Soutenir la ferme France

« Nous dénonçons ces risques de dérives depuis bien longtemps et n’avons cessé d’alerter le gouvernement sur ce point alors que les discussions vont bon train concernant la mise en place de nouveaux traités de libre-échange, comme le Tafta et le Ceta. La France a une qualité de production ultra sécurisée, contrôlée et respectée. Nous sommes capables de produire de la bonne marchandise et nous le faisons malgré l’appel des industriels à transformer nos fermes en usines, nous tenons à nos animaux, à notre modèle agricole qui offre tant de belles choses aux consommateurs » explique Yohann Quesnel, producteur de viande et président de la CR50. « La traçabilité française doit être irréprochable ainsi que la transparence. Nous attendons fermement les noms de ces neufs entreprises qui font manger de la m…. à nos enfants ».

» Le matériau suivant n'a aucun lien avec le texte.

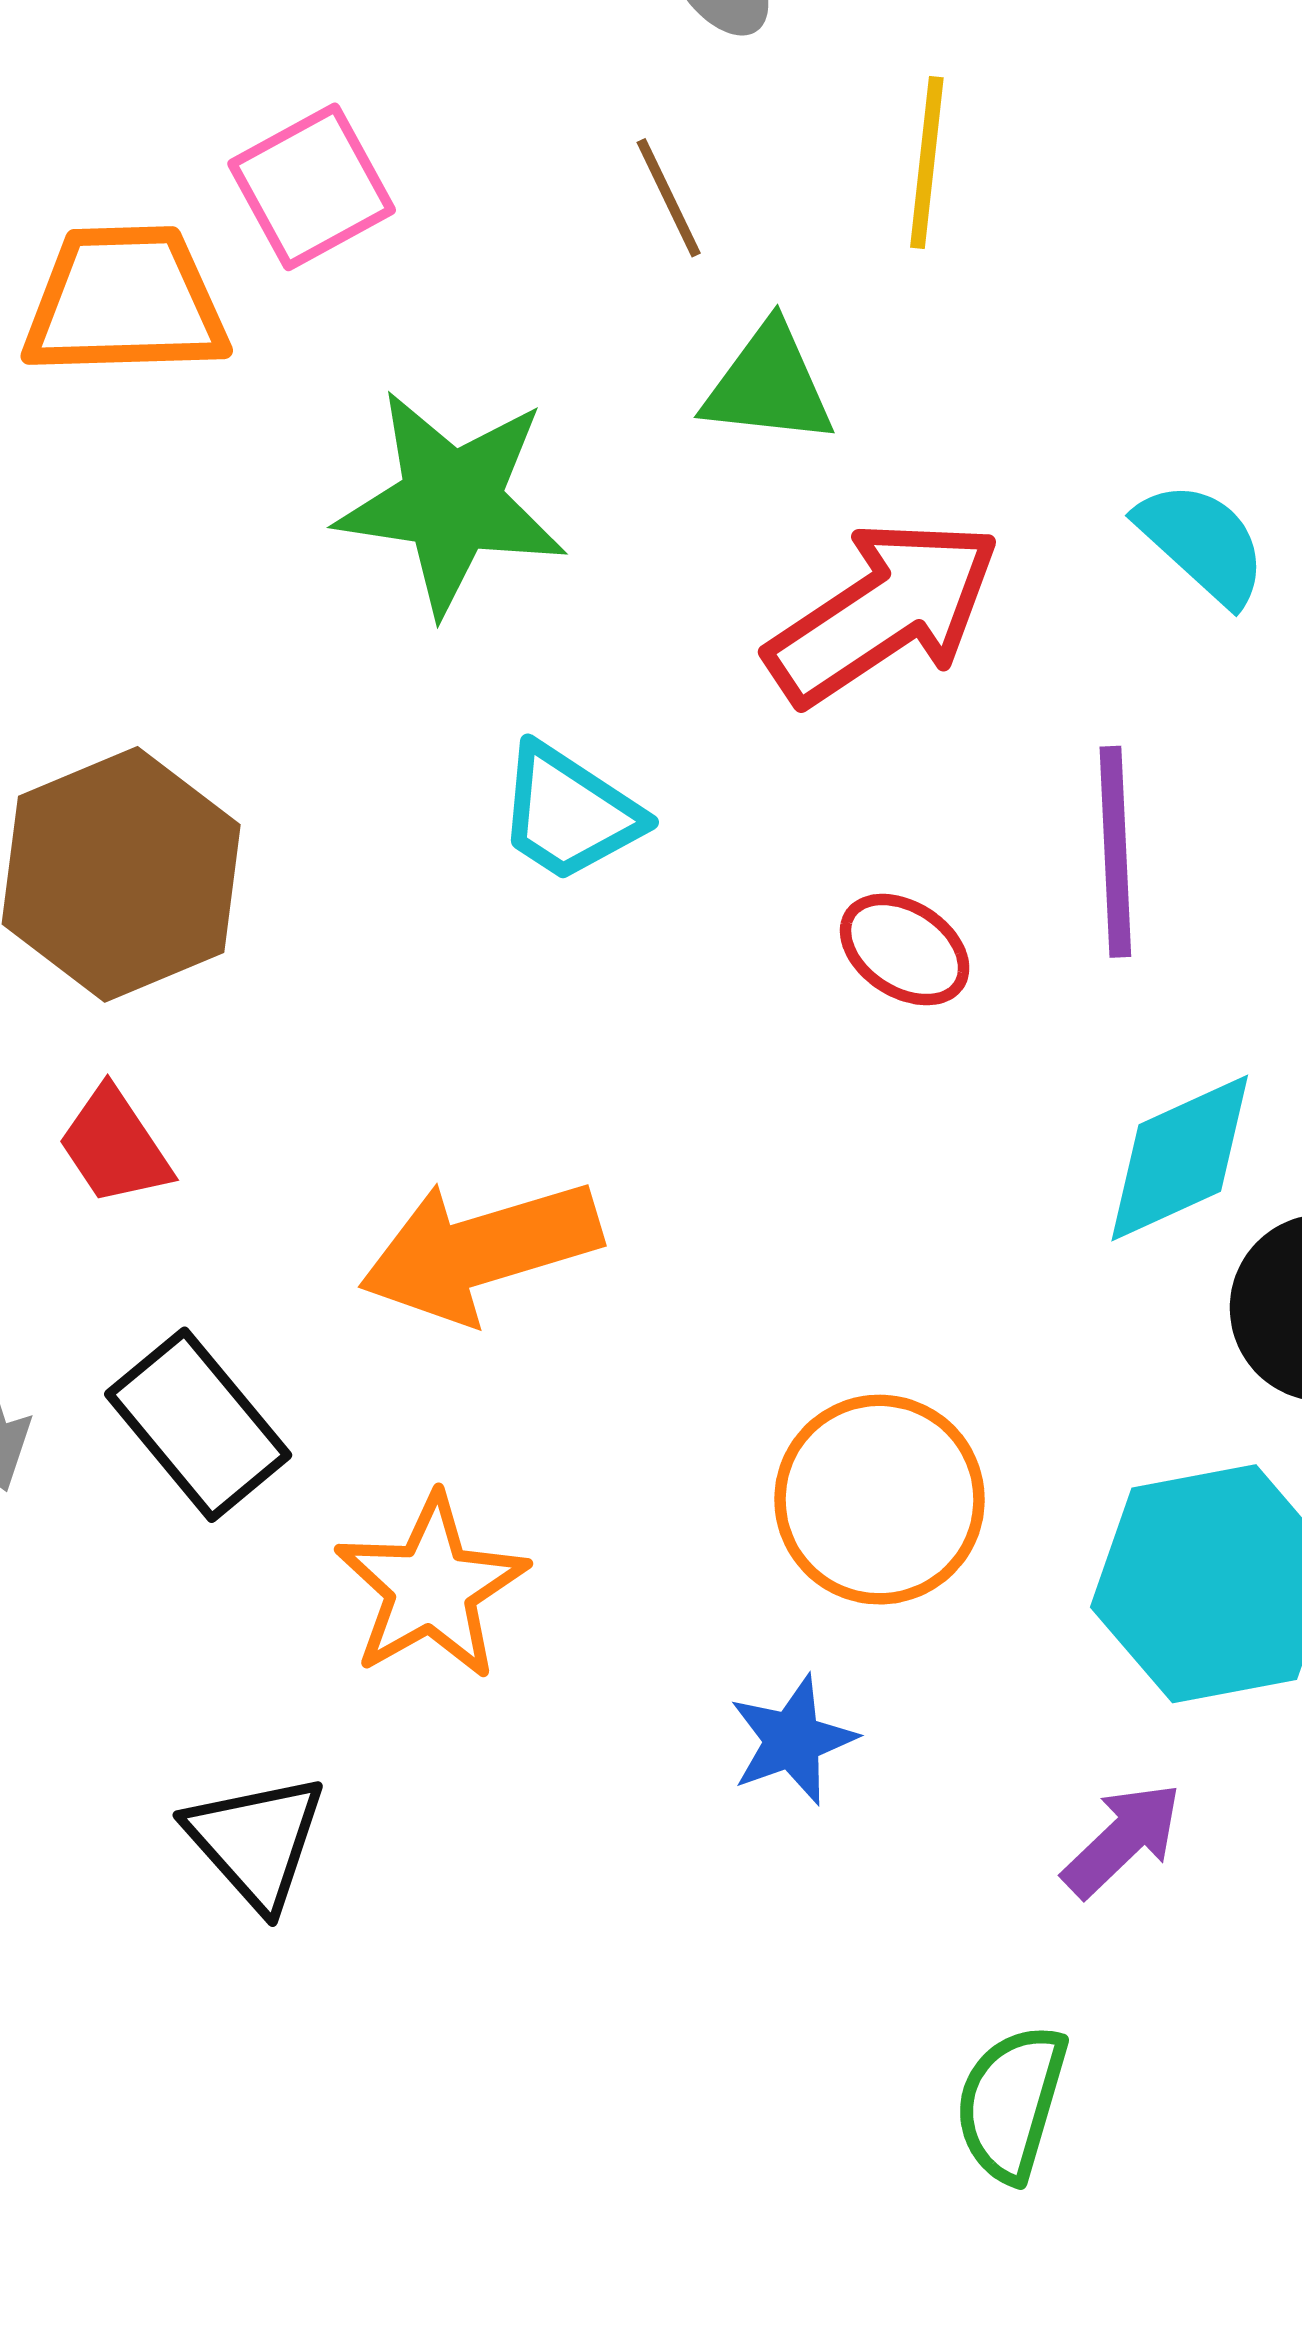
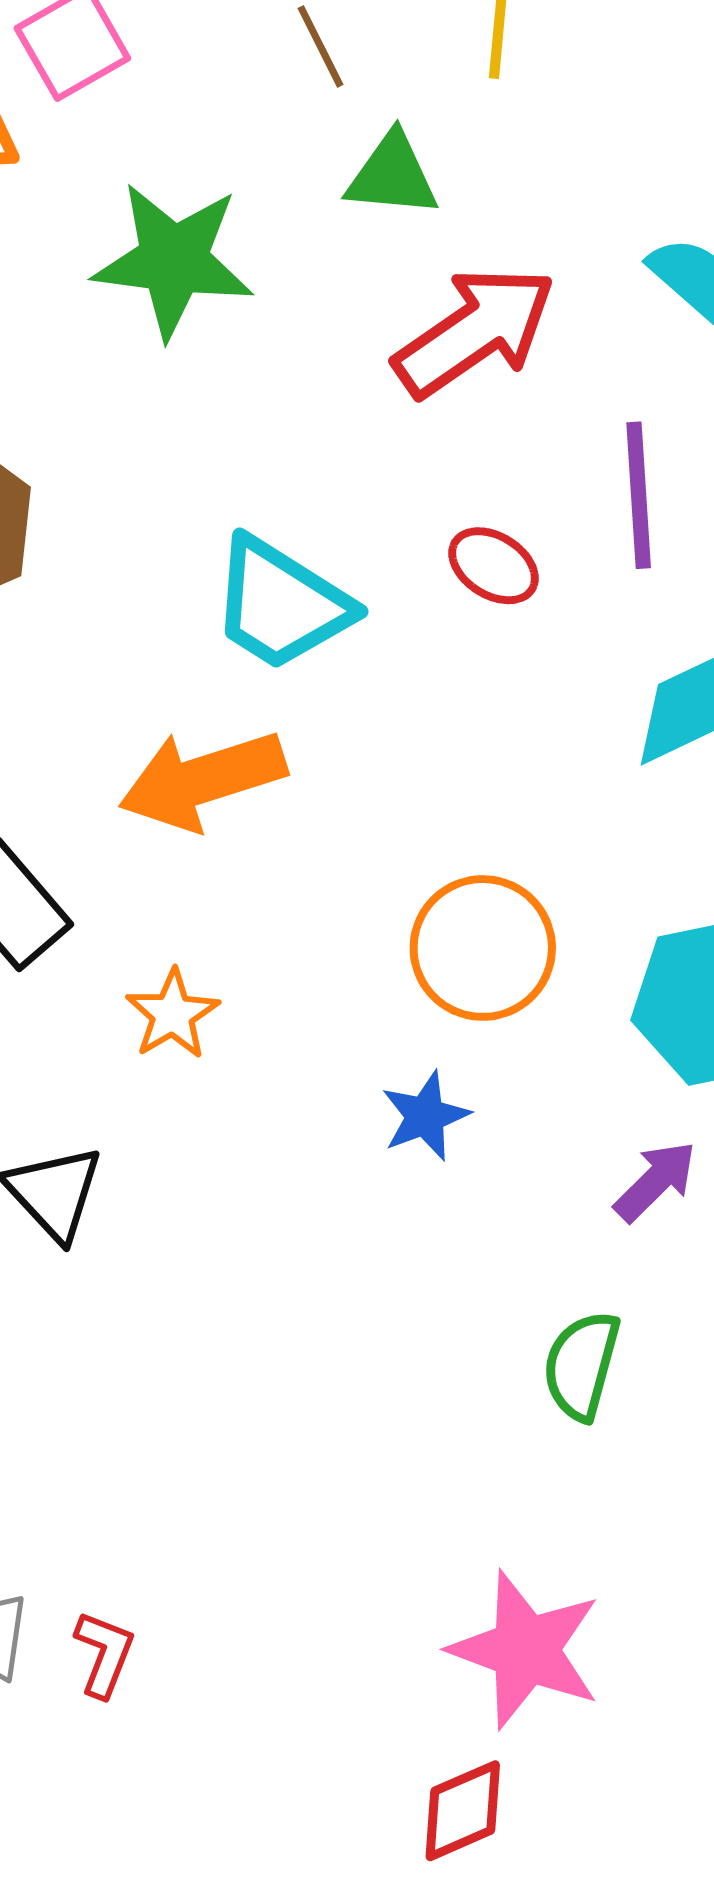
cyan trapezoid: (569, 813) -> (281, 604), moved, size x1.4
orange star: (431, 1587) -> (172, 1014), size x0.7

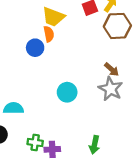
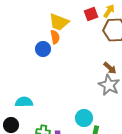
cyan circle: (67, 92) -> (84, 118), moved

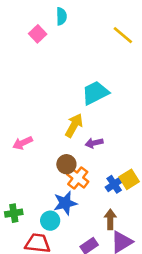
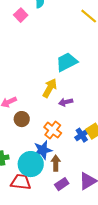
brown circle: (66, 164) -> (22, 119), moved
brown arrow: (110, 219) -> (56, 163), moved
cyan circle: (50, 221) -> (31, 164), size x1.6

Encore et toujours le profit.

Sous prétexte de baisser les coûts pour faire plus de profits, les industriels sont prêts à tout et surtout à nous faire avaler n’importe quoi. La vache folle, les lasagnes au cheval… Est-ce cela notre avenir ? Seulement si nous les laissons faire. « Chaque consommateur doit changer sa façon de consommer », déclare Yvette Lainé, présidente de la CR Normandie « pour sortir de ce système, un effort devra être fait par les consommateurs pour acheter local et français. Acheter de la Blonde d’Aquitaine, de l’Aubrac, de la Charolaise, de la Limousine ou notre fabuleuse Normande c’est, en plus de soutenir la longévité d’une race locale et reconnaître un savoir-faire, savoir ce que l’on mange. Ce n’est pas un secret, en France les contraintes liées à l’élevage, au bien-être animal et au sanitaire sont nombreuses. Les produits français en attestent par leur qualité ».

« Il est urgent de réagir tant qu’il en est encore temps. La première étape est de se réapproprier notre agriculture, en être fiers et la protéger. La deuxième est d’imposer la transparence que ce soit au restaurant, à la cantine, dans les barquettes de produits préparés. Il faut dire stop à cette dérive et nous protéger de cette alimentation à bas prix qui ne générera, pour nous, rien de bon » conclut Yvette Lainé.